All brave and wonderful deeds are performed for the sake of love and its striking demonstration is the Potemkin Stairs in Odesa. In the mid-19th century, Prince Vorontsov made a gift to his wife, Elizabeth, ordering to build a staircase, which would have joined the sea port and the city itself. Previously, people had to use footpaths and narrow wooden stairs to get to the sea. Thanks to strong love of the prince, Odesa acquired its gem and the citizens could freely get to the sea.


The Potemkin Stairs are among the ten most beautiful staircases in Europe, ranking there the sixth place. The idea belonged to Abraham Melnikov, an architect of genius, and the design was done by an eminent Italian architect Francesco Boffo in 1825. The stairs of an interesting visual and architectural design are in a harmonious blend with the boulevard. Originally the stairs were built of local limestone, and in 1933 the city authorities ordered to reconstruct it using granite in combination with paved areas.

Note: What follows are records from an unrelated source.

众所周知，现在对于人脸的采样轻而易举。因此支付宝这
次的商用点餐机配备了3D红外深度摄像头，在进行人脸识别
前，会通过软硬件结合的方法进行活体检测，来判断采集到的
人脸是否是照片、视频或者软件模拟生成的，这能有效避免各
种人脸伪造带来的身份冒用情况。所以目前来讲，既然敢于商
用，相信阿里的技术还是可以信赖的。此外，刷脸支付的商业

Initially the staircase led down up to the coast, and consisted of 200 steps and 10 landings, however after Prymors’ky Boulevard was built, eight steps were lost under asphalt, reducing the number to 192. The grandeur of the construction wasn’t lost and today many tour guides begin their excursions from the top of the stairs, and then offer to go downstairs in order to experience the idea of its architect. On the top of the stairs you can see the Monument to Duke with magnificent view of the sea port with its beautiful ships. Looking down, it seems nothing to get to the sea, as due to optical illusion only ten landings are visible. Downstairs you might notice these landings are invisible and you see an infinite number of granite steps. What a majestic construction! One more illusion should be mentioned: the stairs go wider down to the bottom so visually its parapets look parallel.


To overcome 192 steps is not easy; therefore, two-line funicular is located next to the stairs, so within minutes you could go down or up. It was built in 1902, and later was replaced by an escalator; however since 2005 a new funicular line has been welcoming its visitors.


The stairs bore different names: Bul’varna, Mis’ka, Gigants’ka, but it was Sergei Eisenstein who glorified it to the world and contributed to its current name as it was filmed in some scenes of his film "the Battleship Potemkin". Since then, the Potemkin Stairs are world famous.


The Potemkin Stairs are one of the most famous places of Odesa. During the city celebrations they are used as a great platform to watch fireworks.